Earlier this month, UN investigators reported evidence that Myanmar’s military rulers committed crimes against humanity against its ethnic Rohingya population.

The UN’s Office of the High Commissioner for Human Rights is also highly critical of the human rights situation in the Philippines, where critics of President Rodrigo Duterte have been threatened, attacked and killed. 

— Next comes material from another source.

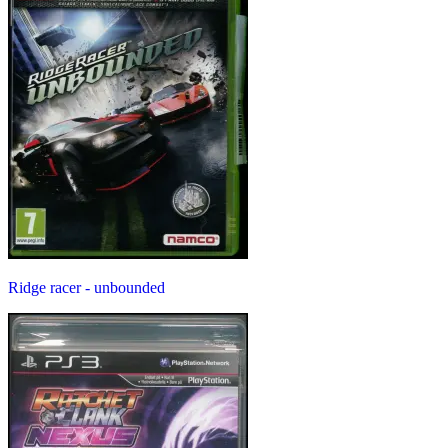
Ridge racer - unbounded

In the Papua and West Papua regions of Indonesia, human rights groups like Amnesty International report unlawful killings and other serious violations by security forces, as well as violations across Indonesia of the rights of women and LGBT people.

“Capacity building” with things like chapters on gender, labour and environment standards will be one of Canada’s goals in the ASEAN negotiation, Ng said, adding the talks will be “guided by what is important to Canadians.”

Trudeau is fond of reminding potential trading partners of Canada’s progressive reputation. If Canada’s too willing to open its market to human rights abusers, it might jeopardize that reputation.

Negotiating leverage in doubt

Carlo Dade, the director of the trade and investment centre at the Canada West Foundation, said the Trudeau government has to demonstrate progress on its Asia-Pacific strategy.

But doing a “progressive” agreement with Myanmar? That risks Canada being hoisted with its own petard, Dade said.

“It makes no sense, and it undercuts the importance of the CPTPP,” he said. “Canada’s reputation is still in the doghouse.”

Rather than encouraging ASEAN countries to join the CPTPP — a high-standards agreement that’s already in force to counter Chinese influence in the Pacific Rim — Canada’s proposing a second set of regulations and tariff schedules, adding more paperwork and bureaucracy for businesses, he said.

Lilly agrees that Canada should promote the agreement it already has — not compete with it.

If another ASEAN country were to seek entry to the CPTPP, its 11 signatories have a lot of leverage to insist on high standards.

If a country doesn’t want to meet those standards, Canada should ask itself if it really wants a partner that lacks that ambition, Lilly said.

In Canada’s new talks with ASEAN, the negotiating dynamic will be one country against ten.

“It’s hard to negotiate bilaterally with ten countries,” she said. “You’re the odd one out.”